Work instruction 1:
According to the Brexit article below, what did the Commission estimate the erosion in the Single Market would amount to over a 15-year period?
Work instruction 2:
In one to three sentences, explain why the Brexit article says the EU saw a problem in the Chequers plan.

The EU just gave it away

Since the Brexit negotiations began, I couldn’t work out why they were so acrimonious. Free trade is mutually beneficial. Restricting it is mutually harmful. What is there left to argue about?

The answer comes from British intelligence. At least that’s what the EU is worried about.

Within hours of Michel Barnier’s economic adviser giving a presentation to EU officials about Theresa May’s Chequers plan, the British had seen it too. And now, the Telegraph has written about part of the content.

The presentation revealed the most important thing you’ve read about Brexit: the EU is mortified by the idea that Britain will succeed post Brexit. Not just theoretically. It expects it to happen.

And it’s willing to damage its own economies, the British economy, and world trade to stop Brexit from being a success. It wants to cut off its nose to spite its face, as long as it does some damage to Britain too. Just so it can point out the damage.

Here’s how the Telegraph summed up the presentation:

The slides warned that leaving the UK free to diverge on services, while promising to remain closely aligned on goods regulations, would give the UK a damaging competitive advantage over time.

The Commission warned that – on the basis of its assessments – the UK alignment in the single market for goods would lead to a “level of erosion in the Single Market” over a 15-year period roughly equal to the impact of a ‘no deal’ exit for the UK – or 8-9 per cent of GDP.

In other words, if the EU allows a mutually beneficial Brexit, the single market will lose about as much GDP growth as Britain would lose under a hard Brexit. 8-9% of GDP over 15 years.

As the EU sees it, Brexit is an attempt to steal half a per cent of EU GDP per year.

Now the estimates are as accurate as those predicting a recession in Britain after the referendum. But as you know from that experience, bad economics drives policy. We have to argue about what politicians are thinking, not what’s actually the case.

And don’t forget, the EU’s estimates don’t take into account the effect of my two smuggling companies. Shifting goods under the Irish border and across the Channel is sure to dent official European GDP even more.

The point is, the EU doesn’t want a competent competitor on its doorstep. It’s not worried about the damage Brexit will do. It’s worried how much of a success it’ll be.

Britain’s remain campaigners are so dramatically undermined by this it’s priceless. They’re warning about the disaster of Brexit while the EU is terrified it’ll be a roaring success!

Well, which is it?

Why Brexit will succeed, according to the EU

According to the Telegraph’s summary of the presentation, the EU is worried that the plan for regulatory alignment on goods, but a divergence on services, will allow the UK to get too much of a competitive advantage.

In short, we’d undercut the EU, leading to better economic performance in Britain over time.

But this doesn’t just expose how much better off Britain would be under Brexit. It also shows how the EU is holding back prosperity on the continent. Which is not good news for the future of the EU.

Barnier is refusing to consider May’s deal because it violates the single market, “our greatest asset”. How can it be an asset when leaving allows you to take a huge chunk of GDP with you by outperforming the economies in the single market?

The biggest effect of Brexit, if we pull it off, will not be for Britain. It’ll be exposing the effects the EU has on the countries stuck in it.

Information shown:
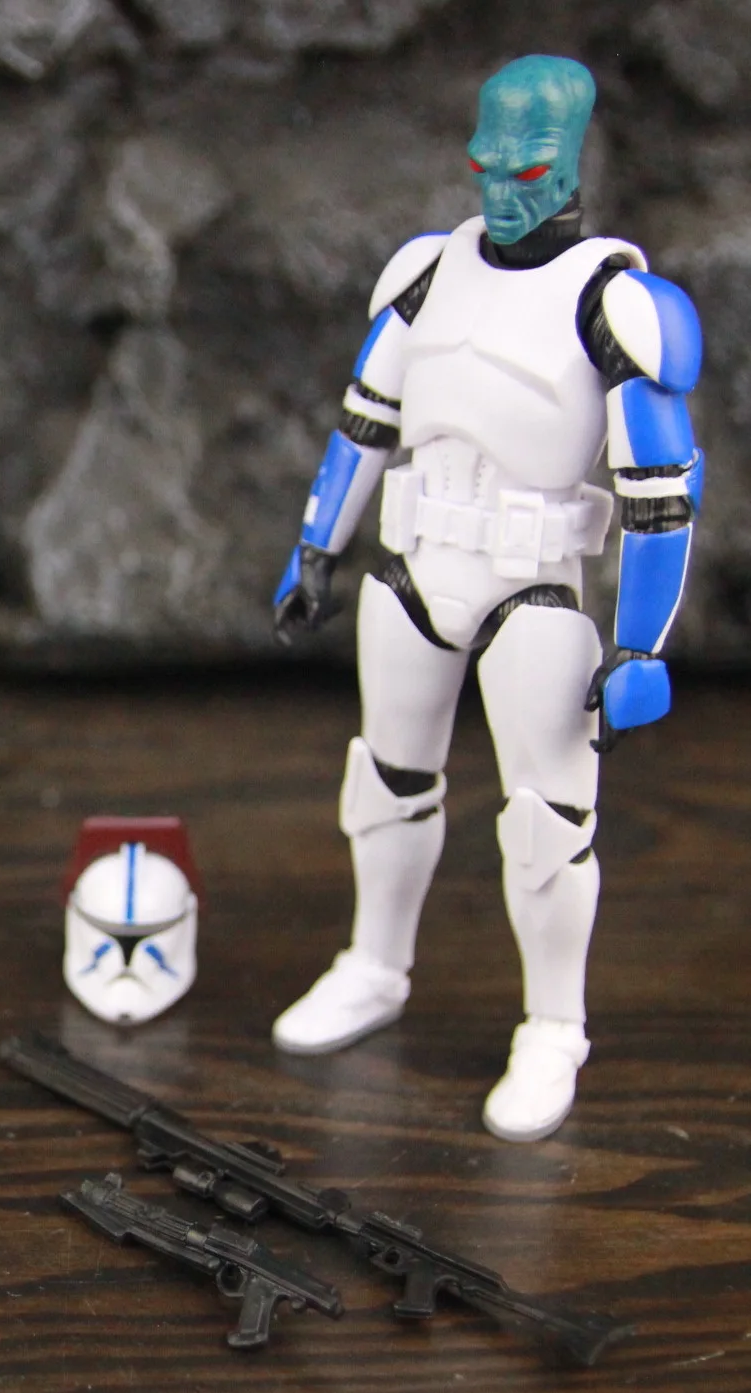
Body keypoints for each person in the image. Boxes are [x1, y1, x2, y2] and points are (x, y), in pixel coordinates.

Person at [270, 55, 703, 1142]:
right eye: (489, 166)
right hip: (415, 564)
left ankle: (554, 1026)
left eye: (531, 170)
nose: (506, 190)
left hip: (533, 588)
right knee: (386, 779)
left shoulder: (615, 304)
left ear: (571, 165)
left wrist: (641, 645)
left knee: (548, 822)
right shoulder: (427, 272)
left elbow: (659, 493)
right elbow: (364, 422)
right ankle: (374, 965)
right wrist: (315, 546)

* * *

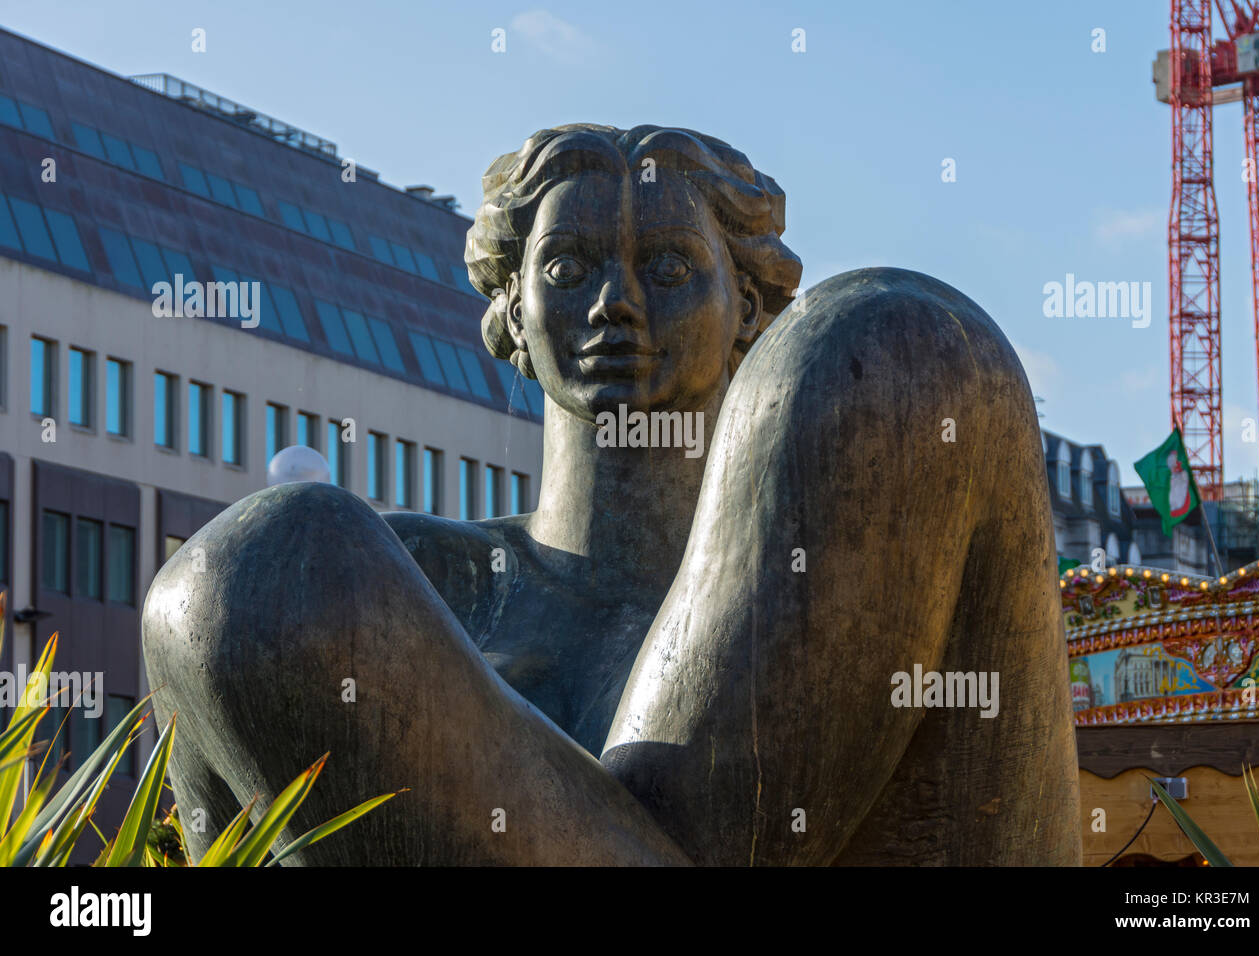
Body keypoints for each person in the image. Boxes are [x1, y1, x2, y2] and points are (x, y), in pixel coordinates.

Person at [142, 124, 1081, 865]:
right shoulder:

...

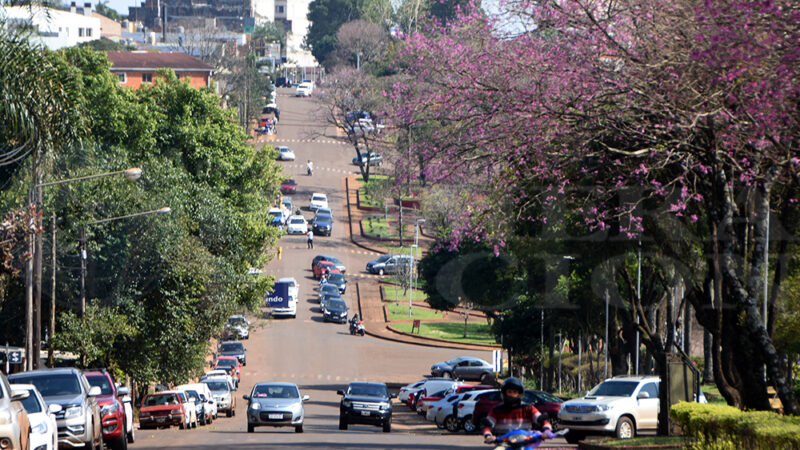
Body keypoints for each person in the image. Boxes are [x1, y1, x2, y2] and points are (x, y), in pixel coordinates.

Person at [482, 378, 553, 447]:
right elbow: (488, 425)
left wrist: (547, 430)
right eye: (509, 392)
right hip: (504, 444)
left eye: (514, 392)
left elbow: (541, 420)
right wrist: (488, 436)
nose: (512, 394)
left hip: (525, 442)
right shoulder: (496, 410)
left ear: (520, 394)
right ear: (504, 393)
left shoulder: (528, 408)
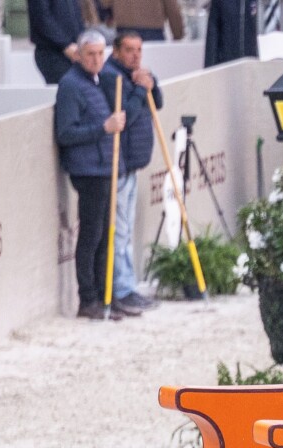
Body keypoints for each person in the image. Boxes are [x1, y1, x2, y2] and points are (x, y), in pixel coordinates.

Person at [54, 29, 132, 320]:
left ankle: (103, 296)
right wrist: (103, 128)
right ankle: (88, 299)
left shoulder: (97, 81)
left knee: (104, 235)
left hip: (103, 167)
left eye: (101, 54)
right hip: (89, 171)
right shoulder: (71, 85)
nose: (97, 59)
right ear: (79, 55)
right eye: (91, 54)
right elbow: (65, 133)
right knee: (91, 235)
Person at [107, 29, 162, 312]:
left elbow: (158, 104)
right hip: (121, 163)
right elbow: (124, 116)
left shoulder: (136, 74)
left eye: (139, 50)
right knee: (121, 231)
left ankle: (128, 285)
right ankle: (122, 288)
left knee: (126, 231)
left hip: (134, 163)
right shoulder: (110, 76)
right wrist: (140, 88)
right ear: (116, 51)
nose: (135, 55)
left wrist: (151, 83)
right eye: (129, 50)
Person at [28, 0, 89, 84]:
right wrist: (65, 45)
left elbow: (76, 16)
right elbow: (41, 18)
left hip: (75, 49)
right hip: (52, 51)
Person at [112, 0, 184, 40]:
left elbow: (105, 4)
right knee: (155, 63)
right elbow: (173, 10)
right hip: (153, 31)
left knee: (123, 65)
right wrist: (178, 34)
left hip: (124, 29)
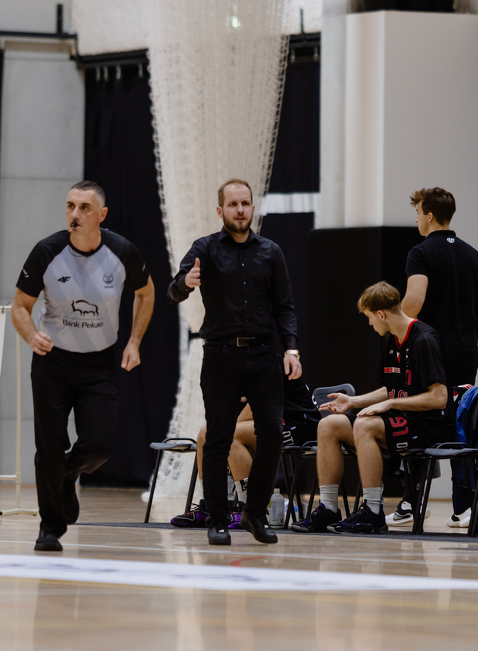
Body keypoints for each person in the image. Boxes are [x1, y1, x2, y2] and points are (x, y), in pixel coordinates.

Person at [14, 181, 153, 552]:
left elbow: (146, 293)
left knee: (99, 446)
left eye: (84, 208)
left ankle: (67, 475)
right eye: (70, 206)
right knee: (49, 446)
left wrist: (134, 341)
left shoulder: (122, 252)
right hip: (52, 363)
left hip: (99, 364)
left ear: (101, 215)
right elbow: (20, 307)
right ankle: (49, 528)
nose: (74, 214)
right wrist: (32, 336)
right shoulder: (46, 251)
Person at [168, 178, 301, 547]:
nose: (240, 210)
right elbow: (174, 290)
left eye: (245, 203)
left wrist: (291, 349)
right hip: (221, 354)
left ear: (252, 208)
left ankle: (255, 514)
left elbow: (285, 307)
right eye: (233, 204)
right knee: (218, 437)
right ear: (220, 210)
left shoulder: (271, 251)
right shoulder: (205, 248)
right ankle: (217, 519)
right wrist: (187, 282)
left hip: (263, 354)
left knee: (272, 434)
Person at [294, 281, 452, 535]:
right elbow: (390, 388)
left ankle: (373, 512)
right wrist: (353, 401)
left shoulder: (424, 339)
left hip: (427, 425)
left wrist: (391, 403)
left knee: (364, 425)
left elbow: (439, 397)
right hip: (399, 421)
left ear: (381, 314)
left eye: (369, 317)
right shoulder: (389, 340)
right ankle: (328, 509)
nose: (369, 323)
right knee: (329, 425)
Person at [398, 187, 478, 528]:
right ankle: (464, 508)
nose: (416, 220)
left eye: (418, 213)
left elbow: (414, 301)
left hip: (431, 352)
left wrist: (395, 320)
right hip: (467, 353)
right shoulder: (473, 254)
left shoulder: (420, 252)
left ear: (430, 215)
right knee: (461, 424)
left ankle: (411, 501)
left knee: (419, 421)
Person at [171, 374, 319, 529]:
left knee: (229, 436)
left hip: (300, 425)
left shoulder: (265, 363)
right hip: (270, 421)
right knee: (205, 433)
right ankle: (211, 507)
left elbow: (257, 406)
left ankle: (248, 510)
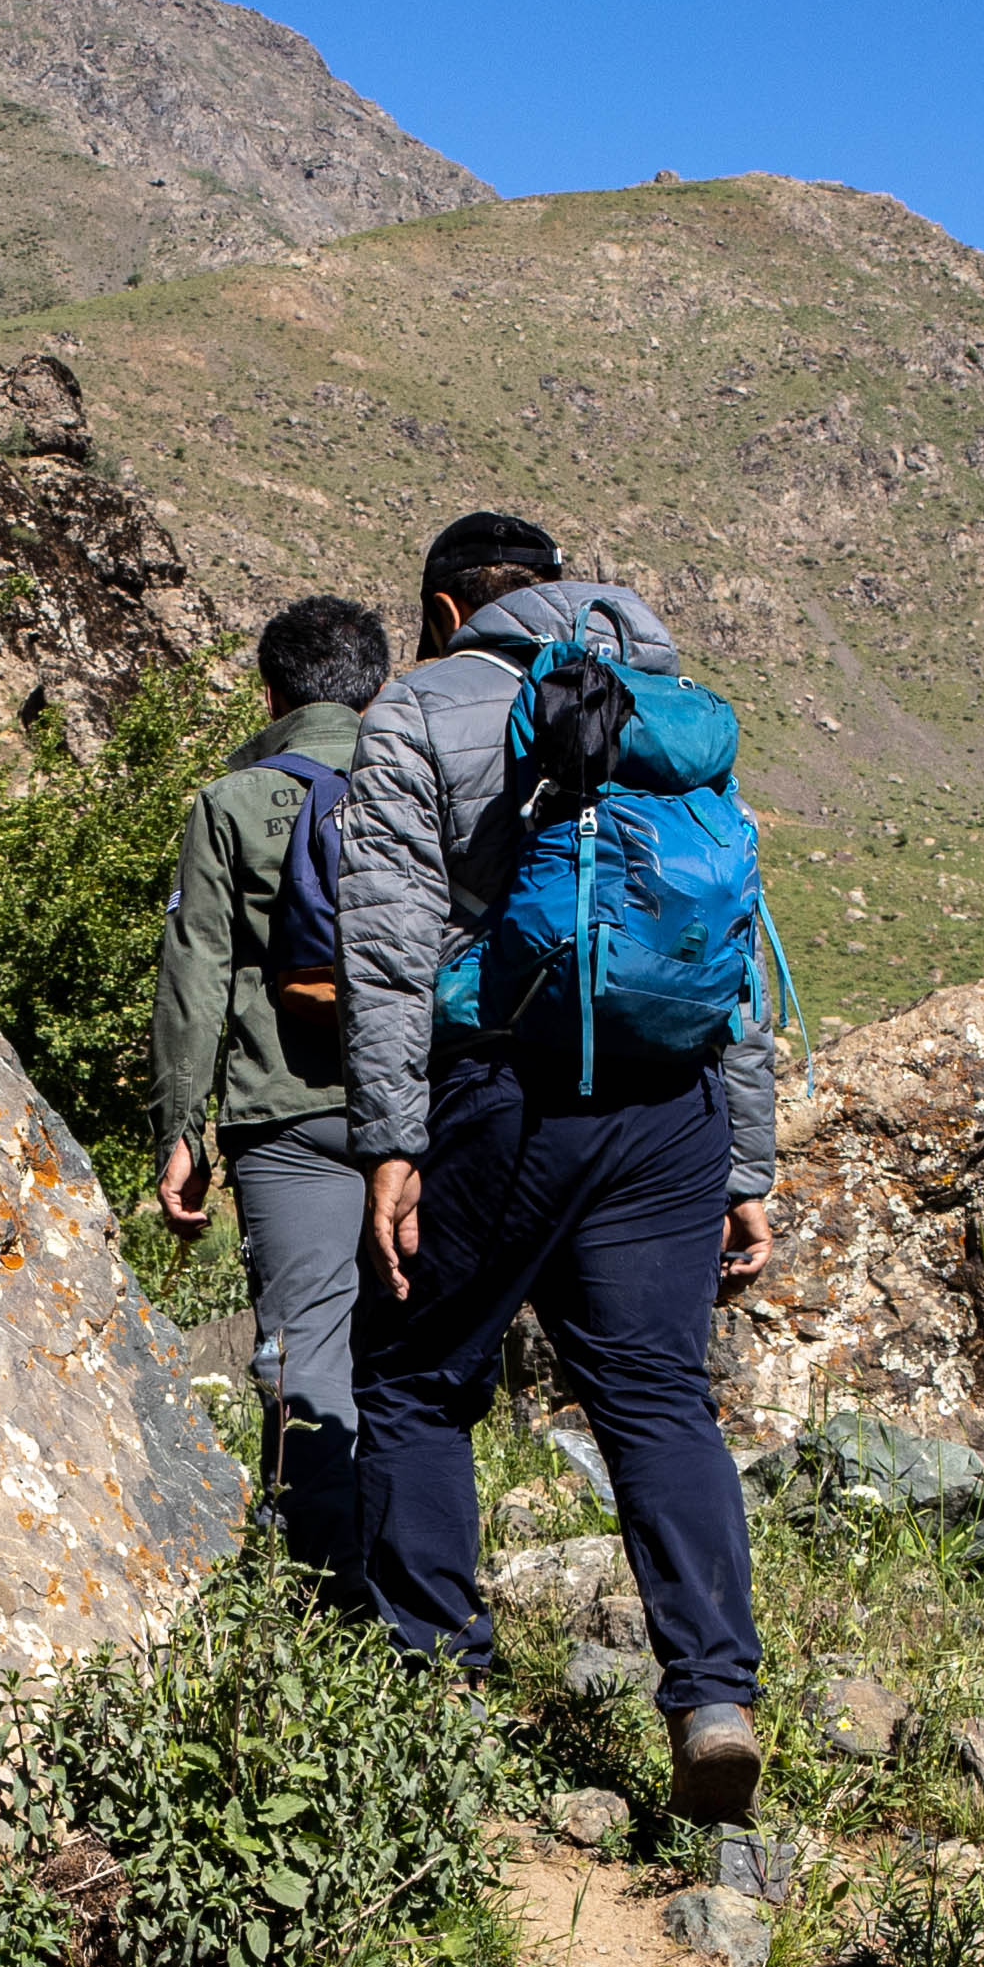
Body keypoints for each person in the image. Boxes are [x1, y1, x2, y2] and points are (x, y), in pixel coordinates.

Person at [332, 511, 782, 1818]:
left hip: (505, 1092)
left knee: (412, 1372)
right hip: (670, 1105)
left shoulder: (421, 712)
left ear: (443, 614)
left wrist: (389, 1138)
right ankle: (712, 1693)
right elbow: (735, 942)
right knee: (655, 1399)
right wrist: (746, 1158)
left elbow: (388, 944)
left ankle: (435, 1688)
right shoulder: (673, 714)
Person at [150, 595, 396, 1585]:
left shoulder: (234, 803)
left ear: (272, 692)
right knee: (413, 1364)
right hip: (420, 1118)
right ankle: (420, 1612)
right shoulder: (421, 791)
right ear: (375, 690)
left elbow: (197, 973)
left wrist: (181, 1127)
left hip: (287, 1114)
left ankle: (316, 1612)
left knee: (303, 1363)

Written solution 1:
Roughly the impact of a 'no deal' exit for the UK, or 8-9 per cent of GDP.

Written solution 2:
The plan kept the UK closely aligned with EU rules on goods but left it free to diverge on services. The presentation warned that, over time, this would give the UK a damaging competitive advantage and let it undercut the EU.